Selected text:
===

Identification of Pollutant Concentration in Water Body using Remote Sensing Techniques

 

S. Sanjeev Kumar*, N. Balamurugan

Department of Civil Engineering, Madha Engineering College, Chennai.

 

ABSTRACT:

Remote sensing techniques are capable of enhancing the abilities of resource managers to monitor water bodies in a timely and cost-effective manner. Water can be used for several purposes. The water is pumped from various water bodies such as river, lake and reservoirs. Water is being polluted by direct discharge of effluents into the water bodies without proper treatment from industries. So, there is necessity for identification of the pollutants and their concentration in water. Remote sensors are capable to identify and quantify the composition of the materials in the water through their ‘spectral signature’. The identification of pollutant type and their concentration in water is possible by spectral reflectance measured through spectroradiometer. There are several methods to determine the pollutants and their concentration by lab tests but it is tedious, so an innovative  methodology by remote sensing techniques have proposed in this work.

 

The Noyyal river in Tamil Nadu have been selected as the study area for the current work. The reason is that the river is polluted by the dye industries in and around the Tirupur district. The type of pollutant and their concentration present in water have been determined using specroradiometer.

 

1. INTRODUCTION:

Water pollution is becoming a huge problem which is faced by all of the human existence and as well as by every wild life species. So there is an immediate need to control water pollution by advanced technologies. The remote sensing techniques and their methods are needed to identify the pollutant and their concentration to get better solution of water pollution problem.

 

By using remote sensing techniques the determination of pollutant and their concentrations are more advantageous than other lab experimental methods. This helps to monitor water quality and provide quality water to the users. The development of new methodology by remote sensing techniques enables to water quality monitoring and also offers a cost effective method in some cases.

 

2. OBJECTIVES OF THE STUDY:

The objectives of this study are

1. To determine the type of pollutant present in water body.

2. To determine the concentration of pollutant in water body

 

 

3. STUDY AREA:

3.1 NOYYAL RIVER:

The river originates from the Vellingiri hills of the Coimbatore District. This River is a tributary of the Cauvery. It flows through Coimbatore, Erode and Karur districts.

 

The Noyyal river basin covers a total area of 3510 Sq.km. The length of Noyyal River is about 170 km from west to east. The average width of the basin is 25 km. The annual rainfall is varied for this basin.

===

Dataset extract:

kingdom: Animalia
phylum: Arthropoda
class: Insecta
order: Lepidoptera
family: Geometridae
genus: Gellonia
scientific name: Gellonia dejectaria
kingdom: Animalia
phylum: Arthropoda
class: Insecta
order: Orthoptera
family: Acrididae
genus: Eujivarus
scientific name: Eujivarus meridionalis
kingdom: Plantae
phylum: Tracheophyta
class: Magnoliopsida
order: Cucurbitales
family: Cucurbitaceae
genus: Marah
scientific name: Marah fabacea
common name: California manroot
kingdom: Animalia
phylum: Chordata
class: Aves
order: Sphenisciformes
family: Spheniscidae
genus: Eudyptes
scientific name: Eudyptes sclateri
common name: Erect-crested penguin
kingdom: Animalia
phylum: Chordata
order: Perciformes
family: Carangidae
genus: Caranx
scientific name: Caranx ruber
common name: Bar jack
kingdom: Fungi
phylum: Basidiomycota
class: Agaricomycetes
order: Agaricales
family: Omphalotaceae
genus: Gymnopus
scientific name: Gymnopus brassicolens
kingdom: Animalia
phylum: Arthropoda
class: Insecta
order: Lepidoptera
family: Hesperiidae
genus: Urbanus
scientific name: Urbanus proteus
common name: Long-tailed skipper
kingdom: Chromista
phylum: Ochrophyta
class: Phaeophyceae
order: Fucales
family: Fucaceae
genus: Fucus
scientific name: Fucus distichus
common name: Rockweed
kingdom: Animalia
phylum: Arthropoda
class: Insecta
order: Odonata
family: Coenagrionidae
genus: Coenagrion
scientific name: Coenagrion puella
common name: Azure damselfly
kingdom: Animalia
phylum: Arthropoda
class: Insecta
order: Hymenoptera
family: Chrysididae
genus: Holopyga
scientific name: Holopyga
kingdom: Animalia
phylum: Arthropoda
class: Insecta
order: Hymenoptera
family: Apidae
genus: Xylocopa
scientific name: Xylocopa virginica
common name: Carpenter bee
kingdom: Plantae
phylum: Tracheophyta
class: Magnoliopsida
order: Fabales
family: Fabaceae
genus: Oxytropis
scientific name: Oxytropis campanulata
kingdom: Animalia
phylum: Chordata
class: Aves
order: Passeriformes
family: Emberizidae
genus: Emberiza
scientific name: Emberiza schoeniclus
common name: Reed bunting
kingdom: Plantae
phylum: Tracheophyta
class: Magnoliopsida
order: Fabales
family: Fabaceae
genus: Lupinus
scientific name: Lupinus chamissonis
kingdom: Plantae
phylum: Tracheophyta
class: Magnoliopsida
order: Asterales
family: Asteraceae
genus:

===

Tasks to complete:
**a.** In the remote sensing paper, copy out the part that opens with the words containing "1. To determine" and closes with "and Karur districts.".
**b.** Turn the paragraph of the remote sensing paper that begins "The Noyyal river basin covers" into a short bulleted list of its facts.

Outputs:
**a.**
1. To determine the type of pollutant present in water body.

2. To determine the concentration of pollutant in water body

 

 

3. STUDY AREA:

3.1 NOYYAL RIVER:

The river originates from the Vellingiri hills of the Coimbatore District. This River is a tributary of the Cauvery. It flows through Coimbatore, Erode and Karur districts.

**b.**
- Total basin area: 3510 sq. km
- River length: about 170 km, west to east
- Average basin width: 25 km
- Annual rainfall: varies across the basin